Fluorapatite, often with the alternate spelling of fluoroapatite, is a phosphate mineral with the formula Ca5(PO4)3F (calcium fluorophosphate). Fluorapatite is a hard crystalline solid. Although samples can have various color (green, brown, blue, violet, or colorless), the pure mineral is colorless as expected for a material lacking transition metals. It is an important constituent of tooth enamel. Fluorapatite crystallizes in a hexagonal crystal system. It is often combined as a solid solution with hydroxylapatite (Ca5(PO4)3OH or Ca10(PO4)6(OH)2) in biological matrices. Chlorapatite (Ca5(PO4)3Cl) is another related structure. Industrially, the mineral is an important source of both phosphoric and hydrofluoric acids.

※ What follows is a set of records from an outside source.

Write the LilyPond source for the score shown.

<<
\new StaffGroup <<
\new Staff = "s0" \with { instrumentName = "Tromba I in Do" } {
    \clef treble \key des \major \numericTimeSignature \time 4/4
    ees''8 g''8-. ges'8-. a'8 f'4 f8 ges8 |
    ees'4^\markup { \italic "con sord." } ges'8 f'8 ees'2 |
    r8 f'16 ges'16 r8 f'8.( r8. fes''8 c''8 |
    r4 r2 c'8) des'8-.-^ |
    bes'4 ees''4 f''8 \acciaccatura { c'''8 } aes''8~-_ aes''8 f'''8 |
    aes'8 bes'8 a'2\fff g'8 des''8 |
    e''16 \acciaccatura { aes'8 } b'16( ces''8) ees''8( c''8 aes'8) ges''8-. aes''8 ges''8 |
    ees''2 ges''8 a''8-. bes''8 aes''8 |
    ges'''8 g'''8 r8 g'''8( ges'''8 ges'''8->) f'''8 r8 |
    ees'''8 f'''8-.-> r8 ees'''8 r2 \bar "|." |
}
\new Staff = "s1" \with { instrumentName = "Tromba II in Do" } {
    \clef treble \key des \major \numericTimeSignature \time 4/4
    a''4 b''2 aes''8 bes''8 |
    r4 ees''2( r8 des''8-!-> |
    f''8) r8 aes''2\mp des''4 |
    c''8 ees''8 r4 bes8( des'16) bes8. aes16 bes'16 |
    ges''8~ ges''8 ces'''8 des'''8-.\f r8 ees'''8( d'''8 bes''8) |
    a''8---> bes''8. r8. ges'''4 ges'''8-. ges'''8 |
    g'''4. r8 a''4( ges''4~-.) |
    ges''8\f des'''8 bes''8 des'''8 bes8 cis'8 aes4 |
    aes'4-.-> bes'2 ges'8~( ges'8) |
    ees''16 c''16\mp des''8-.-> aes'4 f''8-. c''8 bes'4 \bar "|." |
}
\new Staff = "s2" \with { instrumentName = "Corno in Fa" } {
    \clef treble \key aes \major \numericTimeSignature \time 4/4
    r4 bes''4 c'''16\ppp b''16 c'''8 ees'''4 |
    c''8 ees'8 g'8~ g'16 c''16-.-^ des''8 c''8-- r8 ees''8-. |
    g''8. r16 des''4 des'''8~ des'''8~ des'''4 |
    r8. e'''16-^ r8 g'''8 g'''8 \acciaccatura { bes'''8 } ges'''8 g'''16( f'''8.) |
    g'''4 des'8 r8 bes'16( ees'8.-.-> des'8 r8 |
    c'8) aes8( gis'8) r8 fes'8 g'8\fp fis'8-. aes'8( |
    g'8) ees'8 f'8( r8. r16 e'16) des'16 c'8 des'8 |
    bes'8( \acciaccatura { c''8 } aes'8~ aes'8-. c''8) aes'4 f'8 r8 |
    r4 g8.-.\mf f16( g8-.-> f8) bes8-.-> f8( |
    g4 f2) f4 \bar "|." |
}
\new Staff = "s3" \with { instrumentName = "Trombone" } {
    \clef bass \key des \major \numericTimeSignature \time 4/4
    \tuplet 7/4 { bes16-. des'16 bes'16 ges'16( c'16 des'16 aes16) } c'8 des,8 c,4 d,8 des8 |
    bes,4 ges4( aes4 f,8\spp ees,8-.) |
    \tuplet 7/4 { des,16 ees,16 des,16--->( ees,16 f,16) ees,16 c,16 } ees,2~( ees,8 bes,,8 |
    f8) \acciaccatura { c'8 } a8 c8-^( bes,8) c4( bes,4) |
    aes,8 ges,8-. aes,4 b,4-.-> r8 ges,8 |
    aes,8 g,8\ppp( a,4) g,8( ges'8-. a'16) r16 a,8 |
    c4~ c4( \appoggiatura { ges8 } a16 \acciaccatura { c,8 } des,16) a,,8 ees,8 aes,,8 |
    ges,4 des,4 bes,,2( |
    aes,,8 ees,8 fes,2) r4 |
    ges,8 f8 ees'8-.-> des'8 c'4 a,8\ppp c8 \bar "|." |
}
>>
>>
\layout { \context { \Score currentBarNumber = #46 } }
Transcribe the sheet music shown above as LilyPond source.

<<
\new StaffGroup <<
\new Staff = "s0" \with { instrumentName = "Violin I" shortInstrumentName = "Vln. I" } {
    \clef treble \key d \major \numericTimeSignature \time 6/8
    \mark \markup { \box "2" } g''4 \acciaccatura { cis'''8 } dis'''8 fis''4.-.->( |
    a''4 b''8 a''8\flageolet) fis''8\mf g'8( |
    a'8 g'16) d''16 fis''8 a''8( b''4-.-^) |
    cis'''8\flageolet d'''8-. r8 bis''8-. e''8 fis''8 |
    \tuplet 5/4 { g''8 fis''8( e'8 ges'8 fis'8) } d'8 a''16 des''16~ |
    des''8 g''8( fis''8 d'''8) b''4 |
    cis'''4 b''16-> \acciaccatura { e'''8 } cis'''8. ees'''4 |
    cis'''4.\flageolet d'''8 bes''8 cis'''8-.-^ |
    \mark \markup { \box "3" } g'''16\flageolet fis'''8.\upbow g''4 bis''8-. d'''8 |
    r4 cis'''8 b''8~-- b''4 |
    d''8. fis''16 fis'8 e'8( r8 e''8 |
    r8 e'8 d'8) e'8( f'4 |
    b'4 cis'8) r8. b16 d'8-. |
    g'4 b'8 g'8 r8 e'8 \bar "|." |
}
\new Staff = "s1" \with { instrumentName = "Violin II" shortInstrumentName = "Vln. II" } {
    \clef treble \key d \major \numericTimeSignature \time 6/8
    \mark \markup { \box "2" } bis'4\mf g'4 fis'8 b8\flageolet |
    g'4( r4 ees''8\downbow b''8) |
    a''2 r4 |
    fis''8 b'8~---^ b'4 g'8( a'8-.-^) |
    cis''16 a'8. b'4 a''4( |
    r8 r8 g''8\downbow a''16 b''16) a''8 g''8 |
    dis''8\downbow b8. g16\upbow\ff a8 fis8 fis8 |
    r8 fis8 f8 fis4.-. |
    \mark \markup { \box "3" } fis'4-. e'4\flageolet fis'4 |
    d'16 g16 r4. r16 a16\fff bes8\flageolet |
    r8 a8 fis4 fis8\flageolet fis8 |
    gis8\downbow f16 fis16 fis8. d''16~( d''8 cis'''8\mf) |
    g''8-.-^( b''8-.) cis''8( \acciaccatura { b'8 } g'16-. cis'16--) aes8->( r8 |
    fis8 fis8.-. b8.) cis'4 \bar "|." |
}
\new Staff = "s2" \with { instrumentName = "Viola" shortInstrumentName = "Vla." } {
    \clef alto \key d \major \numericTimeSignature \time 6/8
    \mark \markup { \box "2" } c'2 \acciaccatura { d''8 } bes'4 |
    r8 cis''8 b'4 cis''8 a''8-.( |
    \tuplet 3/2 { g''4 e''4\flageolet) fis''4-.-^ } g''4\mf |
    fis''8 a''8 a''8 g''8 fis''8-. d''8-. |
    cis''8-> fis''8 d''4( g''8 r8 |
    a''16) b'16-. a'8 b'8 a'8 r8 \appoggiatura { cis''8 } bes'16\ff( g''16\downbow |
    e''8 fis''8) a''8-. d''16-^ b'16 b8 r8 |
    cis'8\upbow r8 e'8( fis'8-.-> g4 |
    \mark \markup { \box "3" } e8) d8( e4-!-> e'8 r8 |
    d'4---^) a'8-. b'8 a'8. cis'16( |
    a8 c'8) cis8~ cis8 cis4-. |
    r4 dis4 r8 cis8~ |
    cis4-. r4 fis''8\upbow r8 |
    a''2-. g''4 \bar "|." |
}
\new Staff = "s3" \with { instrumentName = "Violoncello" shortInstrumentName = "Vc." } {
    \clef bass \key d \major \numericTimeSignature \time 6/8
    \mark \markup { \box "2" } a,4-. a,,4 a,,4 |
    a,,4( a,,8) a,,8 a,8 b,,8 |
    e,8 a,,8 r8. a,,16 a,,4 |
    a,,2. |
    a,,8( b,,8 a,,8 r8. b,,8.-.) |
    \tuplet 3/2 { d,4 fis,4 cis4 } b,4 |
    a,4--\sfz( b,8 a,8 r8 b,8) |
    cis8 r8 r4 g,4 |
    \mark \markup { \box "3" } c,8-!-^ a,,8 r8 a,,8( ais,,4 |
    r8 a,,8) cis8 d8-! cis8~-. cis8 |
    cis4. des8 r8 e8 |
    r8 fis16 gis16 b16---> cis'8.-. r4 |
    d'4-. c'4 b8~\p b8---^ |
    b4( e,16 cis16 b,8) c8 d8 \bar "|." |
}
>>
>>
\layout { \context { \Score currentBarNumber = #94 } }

Fluorapatite as a mineral is the most common phosphate mineral. It occurs widely as an accessory mineral in igneous rocks and in calcium rich metamorphic rocks. It commonly occurs as a detrital or diagenic mineral in sedimentary rocks and is an essential component of phosphorite ore deposits. It occurs as a residual mineral in lateritic soils.
Physical Properties
Cleavage: {0001} Indistinct
Color: Blue, Brown, Colorless, Violet, Green.
Density: 3.1 – 3.2, Average = 3.15
Diaphaneity: Transparent to Opaque
Fracture: Brittle – Conchoidal – Very brittle fracture producing small, conchoidal fragments.
Hardness: 5 – Apatite
Luminescence: Fluorescent and phosphorescent.